WHAT YOU ARE ASKED TO DO >> What is needed is a faithful transcription of all the data below, pictures excluded.

DATA SUPPLIED >>
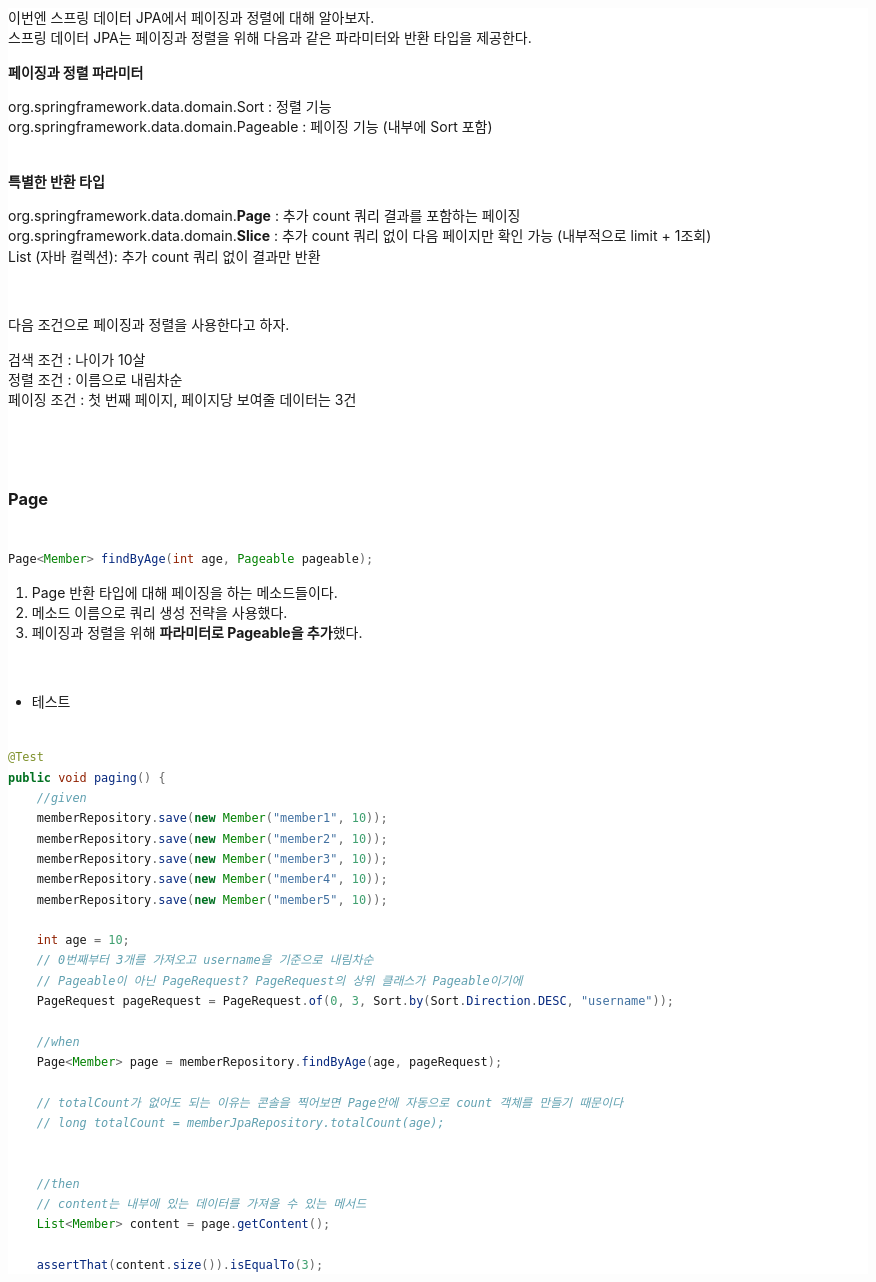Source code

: 이번엔 스프링 데이터 JPA에서 페이징과 정렬에 대해 알아보자.  <br/>
스프링 데이터 JPA는 페이징과 정렬을 위해 다음과 같은 파라미터와 반환 타입을 제공한다.

**페이징과 정렬 파라미터**

org.springframework.data.domain.Sort : 정렬 기능 <br/>
org.springframework.data.domain.Pageable : 페이징 기능 (내부에 Sort 포함)
<br/><br/>


**특별한 반환 타입**

org.springframework.data.domain.**Page** : 추가 count 쿼리 결과를 포함하는 페이징<br/>
org.springframework.data.domain.**Slice** : 추가 count 쿼리 없이 다음 페이지만 확인 가능 (내부적으로 limit + 1조회)<br/>
List (자바 컬렉션): 추가 count 쿼리 없이 결과만 반환

<br/>

다음 조건으로 페이징과 정렬을 사용한다고 하자.

검색 조건 : 나이가 10살<br/>
정렬 조건 : 이름으로 내림차순<br/>
페이징 조건 : 첫 번째 페이지, 페이지당 보여줄 데이터는 3건

<br/><br/>

### Page

```java

Page<Member> findByAge(int age, Pageable pageable);

```

1. Page 반환 타입에 대해 페이징을 하는 메소드들이다.
2. 메소드 이름으로 쿼리 생성 전략을 사용했다.
3. 페이징과 정렬을 위해 **파라미터로 Pageable을 추가**했다.

<br/>

* 테스트

```java

@Test
public void paging() {
    //given
    memberRepository.save(new Member("member1", 10));
    memberRepository.save(new Member("member2", 10));
    memberRepository.save(new Member("member3", 10));
    memberRepository.save(new Member("member4", 10));
    memberRepository.save(new Member("member5", 10));

    int age = 10;
    // 0번째부터 3개를 가져오고 username을 기준으로 내림차순
    // Pageable이 아닌 PageRequest? PageRequest의 상위 클래스가 Pageable이기에
    PageRequest pageRequest = PageRequest.of(0, 3, Sort.by(Sort.Direction.DESC, "username")); 

    //when
    Page<Member> page = memberRepository.findByAge(age, pageRequest);
    
    // totalCount가 없어도 되는 이유는 콘솔을 찍어보면 Page안에 자동으로 count 객체를 만들기 때문이다
    // long totalCount = memberJpaRepository.totalCount(age);


    //then
    // content는 내부에 있는 데이터를 가져올 수 있는 메서드
    List<Member> content = page.getContent();

    assertThat(content.size()).isEqualTo(3); 
```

TASK OUTPUT >>
Source code

: 이번엔 스프링 데이터 JPA에서 페이징과 정렬에 대해 알아보자.  <br/>
스프링 데이터 JPA는 페이징과 정렬을 위해 다음과 같은 파라미터와 반환 타입을 제공한다.

**페이징과 정렬 파라미터**

org.springframework.data.domain.Sort : 정렬 기능 <br/>
org.springframework.data.domain.Pageable : 페이징 기능 (내부에 Sort 포함)
<br/><br/>


**특별한 반환 타입**

org.springframework.data.domain.**Page** : 추가 count 쿼리 결과를 포함하는 페이징<br/>
org.springframework.data.domain.**Slice** : 추가 count 쿼리 없이 다음 페이지만 확인 가능 (내부적으로 limit + 1조회)<br/>
List (자바 컬렉션): 추가 count 쿼리 없이 결과만 반환

<br/>

다음 조건으로 페이징과 정렬을 사용한다고 하자.

검색 조건 : 나이가 10살<br/>
정렬 조건 : 이름으로 내림차순<br/>
페이징 조건 : 첫 번째 페이지, 페이지당 보여줄 데이터는 3건

<br/><br/>

### Page

```java

Page<Member> findByAge(int age, Pageable pageable);

```

1. Page 반환 타입에 대해 페이징을 하는 메소드들이다.
2. 메소드 이름으로 쿼리 생성 전략을 사용했다.
3. 페이징과 정렬을 위해 **파라미터로 Pageable을 추가**했다.

<br/>

* 테스트

```java

@Test
public void paging() {
    //given
    memberRepository.save(new Member("member1", 10));
    memberRepository.save(new Member("member2", 10));
    memberRepository.save(new Member("member3", 10));
    memberRepository.save(new Member("member4", 10));
    memberRepository.save(new Member("member5", 10));

    int age = 10;
    // 0번째부터 3개를 가져오고 username을 기준으로 내림차순
    // Pageable이 아닌 PageRequest? PageRequest의 상위 클래스가 Pageable이기에
    PageRequest pageRequest = PageRequest.of(0, 3, Sort.by(Sort.Direction.DESC, "username")); 

    //when
    Page<Member> page = memberRepository.findByAge(age, pageRequest);
    
    // totalCount가 없어도 되는 이유는 콘솔을 찍어보면 Page안에 자동으로 count 객체를 만들기 때문이다
    // long totalCount = memberJpaRepository.totalCount(age);


    //then
    // content는 내부에 있는 데이터를 가져올 수 있는 메서드
    List<Member> content = page.getContent();

    assertThat(content.size()).isEqualTo(3); 
```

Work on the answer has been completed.